── Given passage
11                               Downs J. also rejected numerous other arguments advanced by the appellant, which either have not been appealed or have been conceded by the appellant before this Court.  As such, Downs J. granted the respondent’s application for summary judgment.

 

B.  British Columbia Court of Appeal (1997), 154 D.L.R. (4th) 93

 


12                               Writing for the Court, Goldie J.A. found that B.C. Hydro was clearly an agent of the Crown, and held that it “at no time acted in these proceedings other than as an agent of the Crown in right of the Province” (p. 101).  As B.C. Hydro was an agent of the provincial Crown, Goldie J.A. then considered the application of s. 125  of the Constitution Act, 1867 .  Having regard to the by-laws’ preambles and effects, Goldie J.A. agreed with the trial judge that the by-laws were properly characterized as by-laws to “raise revenue for local purposes”.  As such, the charges were imposed pursuant to s. 91(3)  of the Constitution Act, 1867 , not s. 91(24).  Section 91(24) could not allow the federal government “to do indirectly what it could not do directly, namely, tax the Province through its agent for the purpose of raising a revenue” (p. 103).  He accordingly dismissed the appeal.

 

V - Issues

 

13                               On December 1, 1998, the Chief Justice stated the following constitutional questions:

 

1.                Is the Province constitutionally competent to constitute the Respondent, British Columbia Hydro and Power Authority (“B.C. Hydro”), an agent of the Province for the purpose of acquiring and holding interests within exclusive federal jurisdiction, namely an interest in land on an Indian Reserve?

 

2.                If the answer to question 1 is yes, is the interest of B.C. Hydro, an agent of Her Majesty the Queen in Right of British Columbia, in land and improvements located on the reserves (“Reserves”) of the Appellant, Westbank First Nation (“Westbank”) immune, as a result of the application of s. 125  of the Constitution Act, 1867 , from taxation imposed by Westbank pursuant to assessment and taxation by-laws (“By-law”) promulgated pursuant to the authority of s. 83(1) (a) of the Indian Act , R.S.C., 1985, c. I-5 ?  If so, are such By-laws purporting to impose such taxation ultra vires, or inapplicable to B.C. Hydro?
────
### Stated task a
Can you give the entries again, from their first line through the line containing "0: (244, 1474)", inclusive, with "top-left" changed to "upper-left" and nothing else altered?
── Information provided
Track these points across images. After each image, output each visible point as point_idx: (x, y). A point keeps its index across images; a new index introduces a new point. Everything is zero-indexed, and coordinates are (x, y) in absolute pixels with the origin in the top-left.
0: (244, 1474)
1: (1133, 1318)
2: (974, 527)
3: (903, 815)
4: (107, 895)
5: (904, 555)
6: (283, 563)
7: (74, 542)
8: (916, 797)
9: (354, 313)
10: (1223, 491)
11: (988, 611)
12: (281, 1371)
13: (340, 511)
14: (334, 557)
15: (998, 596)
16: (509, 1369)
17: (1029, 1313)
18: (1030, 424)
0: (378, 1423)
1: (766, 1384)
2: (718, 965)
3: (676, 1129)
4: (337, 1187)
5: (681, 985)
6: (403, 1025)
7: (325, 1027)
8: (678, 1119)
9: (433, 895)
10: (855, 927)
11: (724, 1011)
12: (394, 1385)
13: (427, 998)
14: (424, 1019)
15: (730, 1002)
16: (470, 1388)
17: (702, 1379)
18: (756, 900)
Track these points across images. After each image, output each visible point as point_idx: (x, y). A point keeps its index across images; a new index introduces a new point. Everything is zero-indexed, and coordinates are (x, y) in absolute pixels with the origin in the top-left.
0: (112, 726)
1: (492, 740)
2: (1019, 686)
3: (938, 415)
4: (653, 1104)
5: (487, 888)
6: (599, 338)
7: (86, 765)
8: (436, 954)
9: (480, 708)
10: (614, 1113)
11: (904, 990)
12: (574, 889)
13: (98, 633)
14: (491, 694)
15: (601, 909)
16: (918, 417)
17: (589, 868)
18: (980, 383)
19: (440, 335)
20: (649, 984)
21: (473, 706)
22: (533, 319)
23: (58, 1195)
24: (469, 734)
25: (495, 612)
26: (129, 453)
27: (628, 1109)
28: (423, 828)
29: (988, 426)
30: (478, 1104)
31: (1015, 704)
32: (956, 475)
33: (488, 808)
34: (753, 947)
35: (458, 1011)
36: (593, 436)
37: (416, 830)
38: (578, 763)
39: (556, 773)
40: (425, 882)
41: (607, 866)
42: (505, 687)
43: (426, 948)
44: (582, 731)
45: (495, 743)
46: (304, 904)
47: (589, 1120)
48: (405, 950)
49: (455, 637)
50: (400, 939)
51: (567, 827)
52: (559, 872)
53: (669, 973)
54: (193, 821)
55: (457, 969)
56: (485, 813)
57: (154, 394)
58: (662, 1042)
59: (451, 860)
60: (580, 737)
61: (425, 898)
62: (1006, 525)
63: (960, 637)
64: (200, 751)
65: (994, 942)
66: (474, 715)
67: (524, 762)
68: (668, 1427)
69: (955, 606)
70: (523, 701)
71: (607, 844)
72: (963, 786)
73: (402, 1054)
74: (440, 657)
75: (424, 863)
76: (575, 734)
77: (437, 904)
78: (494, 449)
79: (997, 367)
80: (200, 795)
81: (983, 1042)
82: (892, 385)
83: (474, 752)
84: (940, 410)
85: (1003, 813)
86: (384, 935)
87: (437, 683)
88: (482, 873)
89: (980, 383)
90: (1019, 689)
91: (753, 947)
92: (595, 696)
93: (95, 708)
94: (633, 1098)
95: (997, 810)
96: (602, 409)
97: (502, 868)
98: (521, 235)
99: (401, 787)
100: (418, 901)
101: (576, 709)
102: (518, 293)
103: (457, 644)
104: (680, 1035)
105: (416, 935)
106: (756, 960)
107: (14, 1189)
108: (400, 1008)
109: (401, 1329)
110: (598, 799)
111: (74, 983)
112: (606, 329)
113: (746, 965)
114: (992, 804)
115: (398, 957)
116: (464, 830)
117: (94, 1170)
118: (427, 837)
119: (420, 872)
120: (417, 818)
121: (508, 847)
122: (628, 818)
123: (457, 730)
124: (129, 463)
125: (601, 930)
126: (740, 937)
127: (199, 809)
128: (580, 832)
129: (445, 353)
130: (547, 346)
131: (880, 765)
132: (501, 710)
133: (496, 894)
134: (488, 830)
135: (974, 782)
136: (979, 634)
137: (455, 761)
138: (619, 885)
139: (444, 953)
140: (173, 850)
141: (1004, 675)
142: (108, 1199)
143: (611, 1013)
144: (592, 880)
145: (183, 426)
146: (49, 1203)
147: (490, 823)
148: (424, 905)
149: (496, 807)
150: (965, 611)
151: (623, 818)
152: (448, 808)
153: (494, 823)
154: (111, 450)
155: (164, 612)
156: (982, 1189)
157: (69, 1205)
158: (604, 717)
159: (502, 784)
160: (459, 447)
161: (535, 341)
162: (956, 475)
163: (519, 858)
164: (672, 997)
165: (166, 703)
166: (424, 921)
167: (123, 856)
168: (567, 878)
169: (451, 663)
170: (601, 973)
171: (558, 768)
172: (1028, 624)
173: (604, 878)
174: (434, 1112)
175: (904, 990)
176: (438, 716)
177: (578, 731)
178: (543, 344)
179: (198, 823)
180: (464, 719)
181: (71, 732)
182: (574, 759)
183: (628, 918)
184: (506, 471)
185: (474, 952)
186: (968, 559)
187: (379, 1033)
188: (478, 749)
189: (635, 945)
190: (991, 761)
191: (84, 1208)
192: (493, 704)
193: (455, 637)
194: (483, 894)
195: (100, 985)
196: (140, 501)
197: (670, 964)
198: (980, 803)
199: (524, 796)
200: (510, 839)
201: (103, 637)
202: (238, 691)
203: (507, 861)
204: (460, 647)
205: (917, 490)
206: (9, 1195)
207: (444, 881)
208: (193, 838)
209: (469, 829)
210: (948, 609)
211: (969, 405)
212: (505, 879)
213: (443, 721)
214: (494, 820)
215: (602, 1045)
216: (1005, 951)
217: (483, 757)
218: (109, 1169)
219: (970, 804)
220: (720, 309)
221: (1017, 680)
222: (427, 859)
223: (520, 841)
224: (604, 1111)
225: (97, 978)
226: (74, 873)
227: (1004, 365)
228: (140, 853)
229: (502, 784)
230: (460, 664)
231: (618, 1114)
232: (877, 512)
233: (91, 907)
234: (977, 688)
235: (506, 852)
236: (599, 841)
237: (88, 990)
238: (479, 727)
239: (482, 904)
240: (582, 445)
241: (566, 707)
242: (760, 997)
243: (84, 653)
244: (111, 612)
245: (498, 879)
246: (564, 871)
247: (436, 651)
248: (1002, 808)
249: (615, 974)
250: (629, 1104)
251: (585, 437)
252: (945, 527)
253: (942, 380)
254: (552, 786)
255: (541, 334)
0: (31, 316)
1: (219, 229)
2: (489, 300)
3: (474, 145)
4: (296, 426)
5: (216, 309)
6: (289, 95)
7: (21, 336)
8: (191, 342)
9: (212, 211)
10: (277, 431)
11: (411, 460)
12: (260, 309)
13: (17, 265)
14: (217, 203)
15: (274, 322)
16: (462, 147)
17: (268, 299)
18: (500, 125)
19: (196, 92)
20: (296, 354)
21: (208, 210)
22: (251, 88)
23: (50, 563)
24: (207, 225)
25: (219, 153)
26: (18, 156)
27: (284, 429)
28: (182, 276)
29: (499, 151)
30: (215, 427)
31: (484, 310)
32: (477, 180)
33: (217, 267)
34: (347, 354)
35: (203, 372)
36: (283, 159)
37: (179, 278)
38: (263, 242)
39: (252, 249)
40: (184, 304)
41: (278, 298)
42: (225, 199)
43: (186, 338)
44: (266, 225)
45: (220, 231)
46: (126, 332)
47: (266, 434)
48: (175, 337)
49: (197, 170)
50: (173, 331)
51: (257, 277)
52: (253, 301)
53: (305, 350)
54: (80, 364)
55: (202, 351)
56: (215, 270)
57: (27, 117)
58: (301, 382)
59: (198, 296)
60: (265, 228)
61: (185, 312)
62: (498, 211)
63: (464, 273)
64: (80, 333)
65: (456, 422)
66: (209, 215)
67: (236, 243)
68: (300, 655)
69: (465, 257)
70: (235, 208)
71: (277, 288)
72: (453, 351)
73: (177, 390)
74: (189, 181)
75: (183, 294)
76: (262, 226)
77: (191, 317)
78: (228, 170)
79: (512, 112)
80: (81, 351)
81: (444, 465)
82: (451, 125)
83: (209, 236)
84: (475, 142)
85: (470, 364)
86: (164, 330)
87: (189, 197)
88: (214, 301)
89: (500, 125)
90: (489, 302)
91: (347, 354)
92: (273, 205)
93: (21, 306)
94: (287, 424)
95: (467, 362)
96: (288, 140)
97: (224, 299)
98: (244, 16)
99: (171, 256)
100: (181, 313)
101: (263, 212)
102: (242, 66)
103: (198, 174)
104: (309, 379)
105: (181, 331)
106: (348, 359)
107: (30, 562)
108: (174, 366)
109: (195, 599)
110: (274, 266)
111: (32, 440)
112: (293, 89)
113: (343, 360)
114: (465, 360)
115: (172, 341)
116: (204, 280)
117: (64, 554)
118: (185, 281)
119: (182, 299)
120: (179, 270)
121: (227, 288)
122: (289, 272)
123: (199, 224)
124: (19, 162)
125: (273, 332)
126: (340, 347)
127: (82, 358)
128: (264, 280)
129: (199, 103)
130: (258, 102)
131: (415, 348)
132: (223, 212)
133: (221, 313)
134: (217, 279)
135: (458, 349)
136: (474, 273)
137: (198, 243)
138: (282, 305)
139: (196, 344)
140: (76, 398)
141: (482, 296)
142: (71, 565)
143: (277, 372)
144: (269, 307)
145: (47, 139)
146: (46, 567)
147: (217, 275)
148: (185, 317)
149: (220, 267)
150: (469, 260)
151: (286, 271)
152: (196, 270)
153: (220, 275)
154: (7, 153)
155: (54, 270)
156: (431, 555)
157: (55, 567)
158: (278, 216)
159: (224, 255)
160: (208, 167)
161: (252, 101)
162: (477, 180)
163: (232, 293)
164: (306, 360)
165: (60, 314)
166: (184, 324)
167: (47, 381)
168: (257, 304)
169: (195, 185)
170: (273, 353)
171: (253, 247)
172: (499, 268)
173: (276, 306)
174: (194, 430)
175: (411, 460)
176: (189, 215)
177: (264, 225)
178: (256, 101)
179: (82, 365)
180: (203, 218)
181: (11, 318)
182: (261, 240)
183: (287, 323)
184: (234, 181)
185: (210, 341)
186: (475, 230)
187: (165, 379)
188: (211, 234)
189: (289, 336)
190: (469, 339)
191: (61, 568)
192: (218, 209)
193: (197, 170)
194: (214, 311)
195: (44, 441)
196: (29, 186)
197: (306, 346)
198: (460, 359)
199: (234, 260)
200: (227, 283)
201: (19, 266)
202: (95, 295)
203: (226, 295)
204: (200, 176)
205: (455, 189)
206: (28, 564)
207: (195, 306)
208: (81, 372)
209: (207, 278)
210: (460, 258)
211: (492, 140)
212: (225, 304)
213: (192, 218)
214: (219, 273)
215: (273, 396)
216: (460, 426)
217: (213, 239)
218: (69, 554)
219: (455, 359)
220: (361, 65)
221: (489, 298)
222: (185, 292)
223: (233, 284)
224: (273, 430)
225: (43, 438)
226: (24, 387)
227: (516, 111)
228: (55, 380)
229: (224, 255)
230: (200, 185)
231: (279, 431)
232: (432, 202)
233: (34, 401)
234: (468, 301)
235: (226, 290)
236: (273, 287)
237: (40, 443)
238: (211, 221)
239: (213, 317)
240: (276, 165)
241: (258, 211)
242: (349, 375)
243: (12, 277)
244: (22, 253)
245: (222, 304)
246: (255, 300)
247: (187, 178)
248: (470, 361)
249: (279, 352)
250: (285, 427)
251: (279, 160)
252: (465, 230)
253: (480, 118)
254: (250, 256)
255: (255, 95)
────
### Stated task b
What comes next in the passage on Westbank First Nation's taxation of B.C. Hydro? Continue it from its final sentence.

### Final answer a
Track these points across images. After each image, output each visible point as point_idx: (x, y). A point keeps its index across images; a new index introduces a new point. Everything is zero-indexed, and coordinates are (x, y) in absolute pixels with the origin in the upper-left.
0: (244, 1474)

### Final answer b
 

3.                If the answer to question 2 is no, does the Indian Act , R.S.C., 1985, c. I-5 , authorize the passing of by-laws imposing taxation on the interests of the Provincial Crown or its agents on Indian reserves?  If not, are the By-laws ultra vires or inapplicable to the extent that they purport to impose taxation on the interests of B.C. Hydro on the Westbank Reserves?

 

 


14                               At the outset of the hearing before this Court, counsel for the appellant stated that he was “abandoning” his arguments concerning the first constitutional question, and arguments relating to a “commercial activity” exception to s. 125.  Although this Court is not bound by these concessions, in my view, it was quite proper for counsel to have abandoned these arguments, which were either not raised in the courts below, or are not necessary to be decided on this appeal.  I therefore find it unnecessary to consider these arguments any further.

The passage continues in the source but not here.